Autre pratique installée avec la crise et qui perdure, le « rappel pour continuité de service ». Il est aujourd’hui encore utilisé de façon parfois abusive. C’est ce que regrettent deux autres cadres, intégrés à des établissements relevant de la fonction publique et préférant conserver l’anonymat : « La possibilité de demander à un personnel en congé de revenir au travail pour cause d’arrêt maladie de l’un de ses collègues avait du sens en pleine crise sanitaire car les arrêts incessants et le nombre de personnes régulièrement isolées pour cause de Covid justifiaient cette mesure, prise pour éviter de tomber dans un sous-effectif dangereux. Mais cette obligation spécifique au service public n’a plus lieu d’être aujourd’hui.
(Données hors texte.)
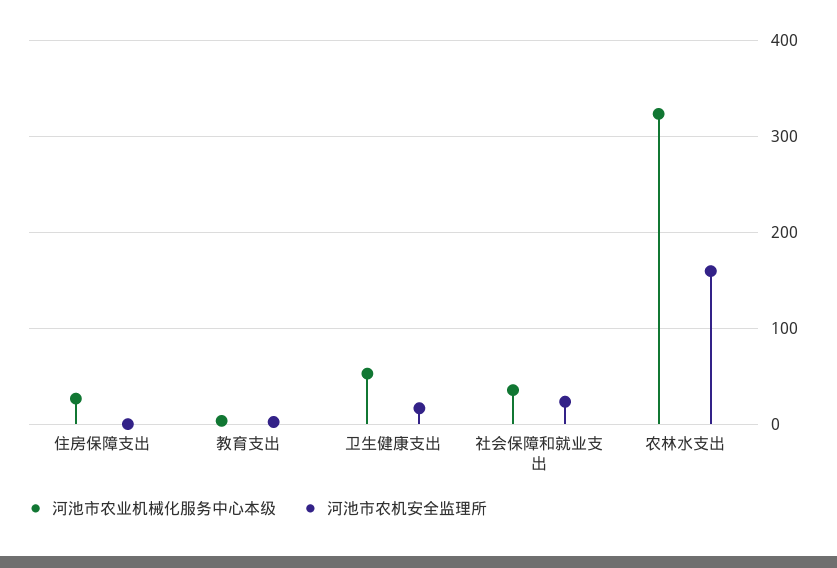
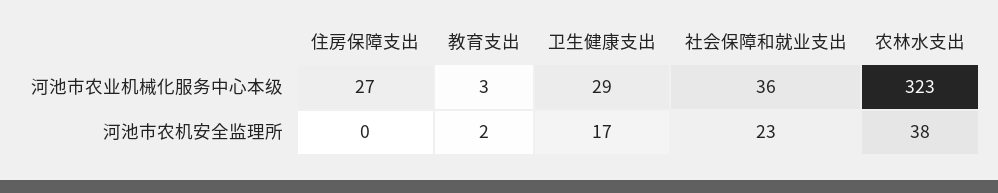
  {
    "河池市农业机械化服务中心本级": {
      "住房保障支出": 27,
      "教育支出": 3,
-     "卫生健康支出": 50,
+     "卫生健康支出": 29,
      "社会保障和就业支出": 36,
      "农林水支出": 323
    },
    "河池市农机安全监理所": {
      "住房保障支出": 0,
      "教育支出": 2,
      "卫生健康支出": 17,
      "社会保障和就业支出": 23,
-     "农林水支出": 160
+     "农林水支出": 38
    }
  }

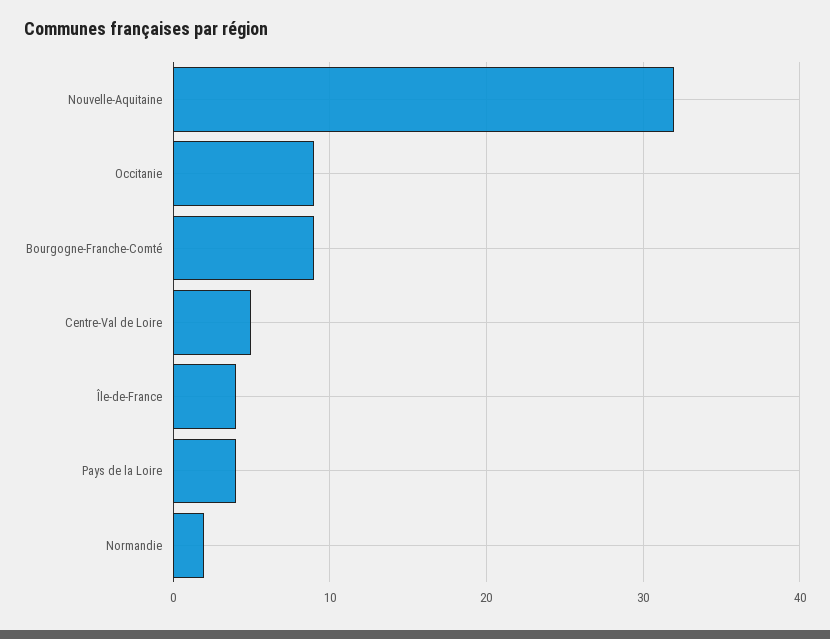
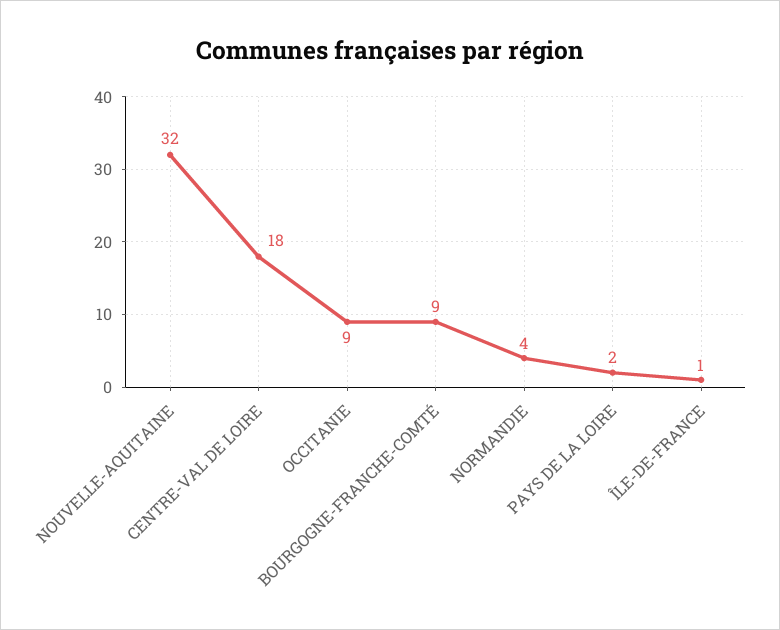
  {
    "Nouvelle-Aquitaine": 32,
    "Occitanie": 9,
    "Bourgogne-Franche-Comté": 9,
-   "Centre-Val de Loire": 5,
+   "Centre-Val de Loire": 18,
-   "Île-de-France": 4,
+   "Île-de-France": 1,
-   "Pays de la Loire": 4,
+   "Pays de la Loire": 2,
-   "Normandie": 2
+   "Normandie": 4
  }

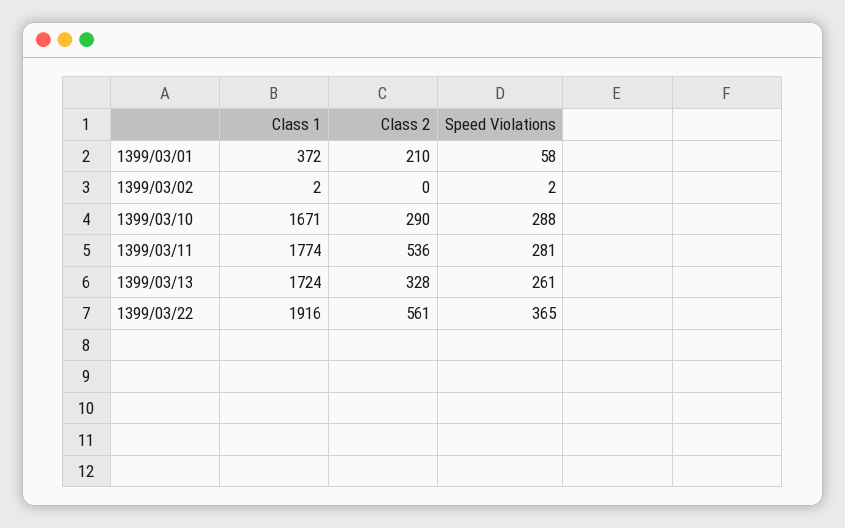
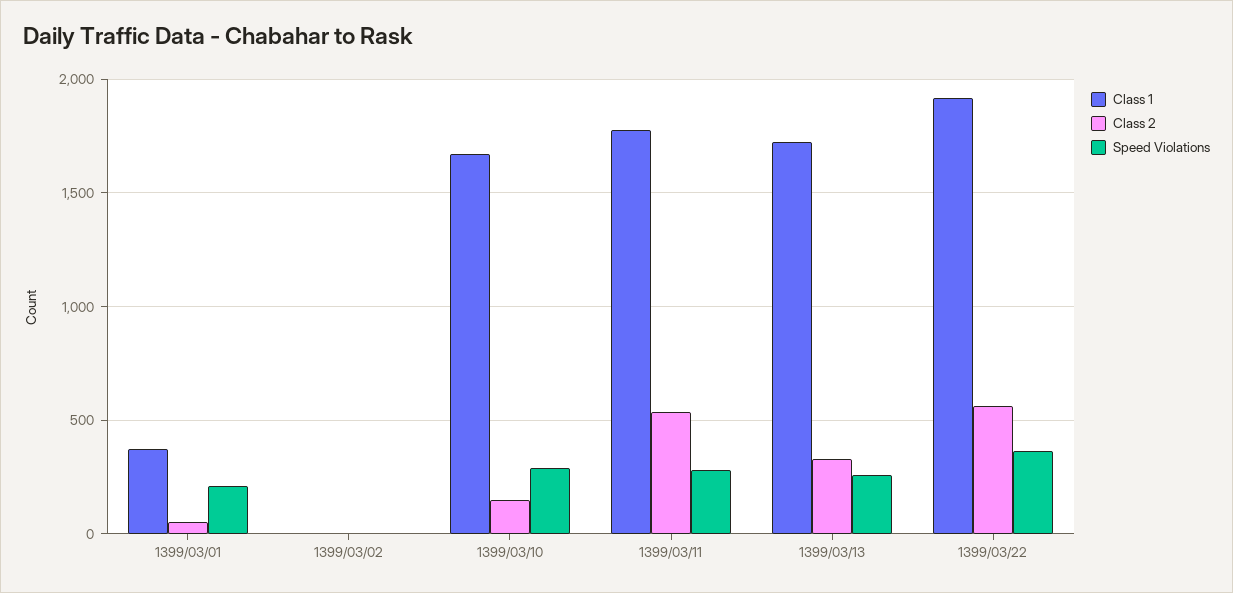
  {
    "Class 1": {
      "1399/03/01": 372,
      "1399/03/02": 2,
      "1399/03/10": 1671,
      "1399/03/11": 1774,
      "1399/03/13": 1724,
      "1399/03/22": 1916
    },
    "Class 2": {
-     "1399/03/01": 210,
+     "1399/03/01": 50,
      "1399/03/02": 0,
-     "1399/03/10": 290,
+     "1399/03/10": 150,
      "1399/03/11": 536,
      "1399/03/13": 328,
      "1399/03/22": 561
    },
    "Speed Violations": {
-     "1399/03/01": 58,
+     "1399/03/01": 200,
      "1399/03/02": 2,
      "1399/03/10": 288,
      "1399/03/11": 281,
      "1399/03/13": 261,
      "1399/03/22": 365
    }
  }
Or des agents sont rappelés pour des arrêts maladie classiques, non liés au Covid, ou au nom d’un léger sous-effectif. » Et ce, au risque de l’usure professionnelle et de la dégradation de l’accompagnement des publics.

Et son collègue de renchérir : « Une autre pratique qui n’a plus lieu d’être, c’est la division des services pour le déjeuner, par exemple, au nom de la circulation des personnes accompagnées dans les couloirs. Les pauses du personnel en sont réduites, ne se font pas au même moment, ce qui diminue les échanges entre collègues, alors que les temps informels sont toujours riches d’information et de transmission. »

Parole aux équipes

A l’hôpital, c’est dans les rapports humains que la crise aura apporté son lot de changements. Selon Stella Choque, ancienne cadre à l’établissement public en santé mentale de Caen, aujourd’hui formatrice, « la grande leçon de cette crise est que les cadres se sont rendu compte qu’il était important de laisser un espace de parole aux équipes. La principale demande des infirmières, c’est une écoute bienveillante, car elles savent bien qu’il n’y a pas forcément de solution à leurs problèmes de services. De plus, dans les services d’urgence et de réanimation, les médecins ont davantage pris conscience de l’importance du rôle des infirmières et des aides-soignantes. J’entends beaucoup, lors de mes déplacements, que la cohésion d’équipe est aujourd’hui bien meilleure. Les cadres prennent en compte la nécessité de prendre soin du personnel, de développer un esprit d’appartenance et de garder les équipes soudées. »

Obligation vaccinale, continuité de service, il semble que pour préserver les apports positifs de la crise sanitaire, une remise aux normes s’impose désormais.